Financiar o plantio de uma safra, a compra de maquinário ou políticas
de combate à fome custa mais do que construir um centro de apoio a
minorias ou dar crédito a um empreendimento liderado por mulheres, por
exemplo. Isso contribui para somar um valor maior no conjunto dos anos.
Outra razão para a diferença entre os números é o próprio mercado,
que demanda mais recursos relacionados a esses objetivos, em detrimento
das agendas ligadas à educação ou à igualdade de gênero.
"A capacidade do tomador de apresentar projetos nessas áreas
[igualdade de gênero e educação] é uma coisa que pode ser mais bem
trabalhada, para que a gente tenha mais projetos ofertados ao setor
nacional do fomento [dentro desses objetivos]", afirma Prado.
Para o Pnud, o trabalho revela não só um diagnóstico, mas também uma
oportunidade de aprimorar o direcionamento desses fluxos de capital.
"A gente ludicamente separa os ODS em caixinhas, mas eles são
interligados.
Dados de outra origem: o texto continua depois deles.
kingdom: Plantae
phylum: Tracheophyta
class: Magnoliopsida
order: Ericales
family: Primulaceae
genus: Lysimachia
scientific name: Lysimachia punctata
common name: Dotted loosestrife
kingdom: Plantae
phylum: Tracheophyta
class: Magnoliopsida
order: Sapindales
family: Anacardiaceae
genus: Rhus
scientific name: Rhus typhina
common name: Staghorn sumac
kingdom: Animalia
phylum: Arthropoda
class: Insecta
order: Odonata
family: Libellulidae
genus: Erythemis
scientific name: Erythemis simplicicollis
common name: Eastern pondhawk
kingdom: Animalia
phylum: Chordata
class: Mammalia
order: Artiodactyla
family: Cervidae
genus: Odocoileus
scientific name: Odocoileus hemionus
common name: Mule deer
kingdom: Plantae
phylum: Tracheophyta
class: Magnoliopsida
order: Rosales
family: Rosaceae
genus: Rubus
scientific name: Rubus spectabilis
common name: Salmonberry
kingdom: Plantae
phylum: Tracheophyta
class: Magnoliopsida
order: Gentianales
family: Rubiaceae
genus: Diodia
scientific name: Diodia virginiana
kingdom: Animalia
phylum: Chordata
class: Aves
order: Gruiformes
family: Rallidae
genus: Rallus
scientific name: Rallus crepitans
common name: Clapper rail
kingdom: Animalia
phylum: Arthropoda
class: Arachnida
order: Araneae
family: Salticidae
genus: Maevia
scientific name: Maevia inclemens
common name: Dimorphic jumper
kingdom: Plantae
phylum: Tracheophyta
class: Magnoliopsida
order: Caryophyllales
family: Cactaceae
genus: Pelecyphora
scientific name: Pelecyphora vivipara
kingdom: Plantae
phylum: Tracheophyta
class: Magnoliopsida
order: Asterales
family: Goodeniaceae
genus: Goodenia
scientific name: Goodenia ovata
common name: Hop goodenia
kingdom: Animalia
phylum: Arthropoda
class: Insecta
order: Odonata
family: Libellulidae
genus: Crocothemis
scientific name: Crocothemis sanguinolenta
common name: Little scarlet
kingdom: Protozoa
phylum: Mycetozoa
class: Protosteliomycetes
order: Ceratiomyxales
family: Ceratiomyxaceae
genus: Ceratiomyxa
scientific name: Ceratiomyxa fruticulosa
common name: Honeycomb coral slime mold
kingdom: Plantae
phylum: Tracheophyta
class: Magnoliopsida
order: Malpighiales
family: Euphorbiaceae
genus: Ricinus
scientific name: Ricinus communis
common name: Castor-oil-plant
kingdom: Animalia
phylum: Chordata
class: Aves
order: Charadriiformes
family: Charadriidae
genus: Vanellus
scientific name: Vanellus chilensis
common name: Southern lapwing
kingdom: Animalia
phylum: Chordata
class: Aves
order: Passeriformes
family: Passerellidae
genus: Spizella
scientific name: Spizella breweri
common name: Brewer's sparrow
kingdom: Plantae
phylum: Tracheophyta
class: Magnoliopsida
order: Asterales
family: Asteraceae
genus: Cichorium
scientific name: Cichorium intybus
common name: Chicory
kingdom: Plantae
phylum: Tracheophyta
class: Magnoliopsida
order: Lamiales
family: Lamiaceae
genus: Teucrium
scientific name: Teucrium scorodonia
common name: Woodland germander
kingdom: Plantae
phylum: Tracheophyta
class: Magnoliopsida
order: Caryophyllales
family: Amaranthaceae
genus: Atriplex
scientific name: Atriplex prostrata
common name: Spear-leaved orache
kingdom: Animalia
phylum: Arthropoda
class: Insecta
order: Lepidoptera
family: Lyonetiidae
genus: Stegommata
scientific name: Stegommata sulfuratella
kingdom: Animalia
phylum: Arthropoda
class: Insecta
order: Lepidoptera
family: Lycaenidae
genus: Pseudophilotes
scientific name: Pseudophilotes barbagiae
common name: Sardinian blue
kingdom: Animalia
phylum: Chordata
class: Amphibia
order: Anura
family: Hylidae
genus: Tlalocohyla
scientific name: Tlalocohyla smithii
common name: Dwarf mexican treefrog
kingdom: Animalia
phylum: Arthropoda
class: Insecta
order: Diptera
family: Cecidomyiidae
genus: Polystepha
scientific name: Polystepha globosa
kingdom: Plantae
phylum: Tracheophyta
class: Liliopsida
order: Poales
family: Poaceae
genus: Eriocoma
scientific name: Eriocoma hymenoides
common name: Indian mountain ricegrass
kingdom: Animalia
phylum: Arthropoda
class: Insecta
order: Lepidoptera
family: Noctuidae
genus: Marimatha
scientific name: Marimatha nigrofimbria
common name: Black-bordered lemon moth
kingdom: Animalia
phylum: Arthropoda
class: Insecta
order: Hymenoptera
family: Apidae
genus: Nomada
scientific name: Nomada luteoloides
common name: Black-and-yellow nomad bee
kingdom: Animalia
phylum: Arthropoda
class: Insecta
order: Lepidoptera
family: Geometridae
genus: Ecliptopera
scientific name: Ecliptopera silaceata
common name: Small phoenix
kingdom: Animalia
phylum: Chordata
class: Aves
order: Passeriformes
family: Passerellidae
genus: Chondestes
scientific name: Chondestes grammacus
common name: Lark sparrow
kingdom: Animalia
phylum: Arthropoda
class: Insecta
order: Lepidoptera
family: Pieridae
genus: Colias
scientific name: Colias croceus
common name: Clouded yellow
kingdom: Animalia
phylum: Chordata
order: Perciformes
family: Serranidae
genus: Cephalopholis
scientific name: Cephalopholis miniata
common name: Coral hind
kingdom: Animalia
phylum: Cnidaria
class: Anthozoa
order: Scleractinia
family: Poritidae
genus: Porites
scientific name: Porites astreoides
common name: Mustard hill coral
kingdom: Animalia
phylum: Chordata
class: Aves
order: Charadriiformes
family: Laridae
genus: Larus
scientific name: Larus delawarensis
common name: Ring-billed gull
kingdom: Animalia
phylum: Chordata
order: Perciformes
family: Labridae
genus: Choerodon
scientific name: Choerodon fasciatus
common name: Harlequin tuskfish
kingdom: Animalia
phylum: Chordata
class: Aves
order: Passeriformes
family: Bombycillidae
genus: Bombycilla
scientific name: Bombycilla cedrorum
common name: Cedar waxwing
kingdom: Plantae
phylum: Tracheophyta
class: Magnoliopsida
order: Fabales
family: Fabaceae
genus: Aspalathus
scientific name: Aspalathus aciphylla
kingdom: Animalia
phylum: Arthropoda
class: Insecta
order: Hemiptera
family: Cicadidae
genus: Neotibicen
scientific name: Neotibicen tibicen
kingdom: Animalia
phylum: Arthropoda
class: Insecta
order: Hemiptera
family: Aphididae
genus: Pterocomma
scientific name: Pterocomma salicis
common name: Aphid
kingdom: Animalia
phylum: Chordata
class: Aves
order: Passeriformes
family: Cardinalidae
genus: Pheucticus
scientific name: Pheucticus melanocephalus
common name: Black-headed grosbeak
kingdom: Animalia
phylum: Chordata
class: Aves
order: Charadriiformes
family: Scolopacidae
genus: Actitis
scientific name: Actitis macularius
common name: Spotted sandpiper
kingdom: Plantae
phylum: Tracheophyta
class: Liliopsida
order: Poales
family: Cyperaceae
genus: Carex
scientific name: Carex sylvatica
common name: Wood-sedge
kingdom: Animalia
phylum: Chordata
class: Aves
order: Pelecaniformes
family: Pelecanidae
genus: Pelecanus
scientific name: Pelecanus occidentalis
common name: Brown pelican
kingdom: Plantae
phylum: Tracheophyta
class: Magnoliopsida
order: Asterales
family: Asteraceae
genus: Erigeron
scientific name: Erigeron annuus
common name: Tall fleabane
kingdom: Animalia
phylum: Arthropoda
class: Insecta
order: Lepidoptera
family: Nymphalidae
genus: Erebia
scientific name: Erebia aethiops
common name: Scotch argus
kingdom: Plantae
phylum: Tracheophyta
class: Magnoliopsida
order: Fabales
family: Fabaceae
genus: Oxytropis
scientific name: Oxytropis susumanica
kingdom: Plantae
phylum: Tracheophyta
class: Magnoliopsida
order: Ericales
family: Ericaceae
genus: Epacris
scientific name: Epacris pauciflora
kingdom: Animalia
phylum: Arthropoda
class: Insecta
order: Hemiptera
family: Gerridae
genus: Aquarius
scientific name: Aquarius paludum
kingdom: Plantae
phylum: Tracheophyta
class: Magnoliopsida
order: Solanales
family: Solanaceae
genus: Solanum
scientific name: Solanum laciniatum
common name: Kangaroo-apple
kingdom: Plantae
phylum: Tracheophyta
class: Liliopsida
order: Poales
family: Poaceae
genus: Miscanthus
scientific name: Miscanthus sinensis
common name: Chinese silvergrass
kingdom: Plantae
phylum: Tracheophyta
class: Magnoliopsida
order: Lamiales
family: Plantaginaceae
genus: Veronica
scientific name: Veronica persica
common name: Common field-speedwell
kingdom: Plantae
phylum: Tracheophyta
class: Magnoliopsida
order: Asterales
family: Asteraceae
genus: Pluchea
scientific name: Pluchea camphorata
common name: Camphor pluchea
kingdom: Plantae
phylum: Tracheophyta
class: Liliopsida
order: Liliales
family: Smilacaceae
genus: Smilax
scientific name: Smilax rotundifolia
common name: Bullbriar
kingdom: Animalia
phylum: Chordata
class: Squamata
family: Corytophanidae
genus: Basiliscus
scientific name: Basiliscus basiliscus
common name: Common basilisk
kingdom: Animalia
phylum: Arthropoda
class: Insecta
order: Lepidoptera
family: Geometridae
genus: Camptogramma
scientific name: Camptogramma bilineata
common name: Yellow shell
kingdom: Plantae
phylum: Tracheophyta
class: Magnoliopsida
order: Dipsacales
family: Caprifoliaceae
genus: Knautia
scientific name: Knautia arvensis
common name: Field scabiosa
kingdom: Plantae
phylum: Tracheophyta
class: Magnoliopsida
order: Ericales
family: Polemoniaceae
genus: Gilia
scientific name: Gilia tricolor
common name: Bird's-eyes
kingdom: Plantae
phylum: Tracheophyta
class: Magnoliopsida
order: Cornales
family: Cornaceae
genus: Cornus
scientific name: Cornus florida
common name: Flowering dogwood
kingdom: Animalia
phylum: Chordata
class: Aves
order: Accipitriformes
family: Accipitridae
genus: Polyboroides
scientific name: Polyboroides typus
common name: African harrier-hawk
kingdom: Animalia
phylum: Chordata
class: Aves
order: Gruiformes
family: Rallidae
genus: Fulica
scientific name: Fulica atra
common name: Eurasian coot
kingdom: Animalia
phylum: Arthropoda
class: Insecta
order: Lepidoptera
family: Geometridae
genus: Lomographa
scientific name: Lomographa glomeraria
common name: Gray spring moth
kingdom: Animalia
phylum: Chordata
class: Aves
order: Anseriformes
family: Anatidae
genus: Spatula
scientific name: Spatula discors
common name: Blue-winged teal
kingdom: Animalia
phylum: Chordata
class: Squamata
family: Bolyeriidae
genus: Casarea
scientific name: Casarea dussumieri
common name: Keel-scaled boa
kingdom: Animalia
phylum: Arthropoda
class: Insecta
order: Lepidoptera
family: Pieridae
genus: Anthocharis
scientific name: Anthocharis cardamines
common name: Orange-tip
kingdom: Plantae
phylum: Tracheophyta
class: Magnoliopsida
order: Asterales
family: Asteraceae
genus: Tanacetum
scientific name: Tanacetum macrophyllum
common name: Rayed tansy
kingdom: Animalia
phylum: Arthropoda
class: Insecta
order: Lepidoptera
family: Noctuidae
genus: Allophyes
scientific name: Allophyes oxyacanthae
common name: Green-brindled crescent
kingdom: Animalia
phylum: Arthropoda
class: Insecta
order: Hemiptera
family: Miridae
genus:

Não dá para pensar em redução de pobreza se não pensar em
educação. A oportunidade é incorporar a transversalidade dos ODS nas
linhas de financiamento, aproveitando as linhas que estão nos maiores
objetivos", afirma o especialista.
Com pequenos ajustes, ele diz que os recursos poderão ter um impacto maior sobre o desenvolvimento sustentável no Brasil.
O segundo vice-presidente da ABDE e presidente da Fomento Paraná,
Heraldo Alves das Neves, diz que a pauta da preservação ambiental sempre
foi prioridade para os bancos públicos e as agências de fomento, mas há
hoje a compreensão de que é preciso ampliar o escopo de atuação. Por
isso, diz, o mapeamento feito com o Pnud é visto como "um plano para
direcionar o sistema de fomento como um todo".
Até agora, 24 das 34 instituições financeiras associadas à ABDE
participaram do levantamento. As outras 10 ficaram de fora ou porque
entregaram informações incompletas sobre suas linhas, ou porque não
puderam contribuir a tempo para o trabalho.
No entanto, Neves diz que a intenção é completar o mapeamento nos próximos meses.
"A ideia é cercar todas as 34 associadas, para ter mais informações
do alcance das nossas linhas e ao mesmo tempo dirigir, inclusive de
acordo com elementos de planos de governo, aproveitar oportunidades de
recursos de programas", afirma.
Segundo ele, a partir dos resultados, as instituições de fomento
poderão aprimorar seus instrumentos para potencializar o uso dos
recursos, norteadas pelos objetivos da Agenda 2030.
O representante da ABDE admite que se surpreendeu com a inexpressividade dos recursos dedicados à igualdade de gênero. "Eu até esperava mais em recursos relacionados à política de gênero, mas a gente viu nos últimos anos crescer a preocupação e a destinação de recursos", afirma.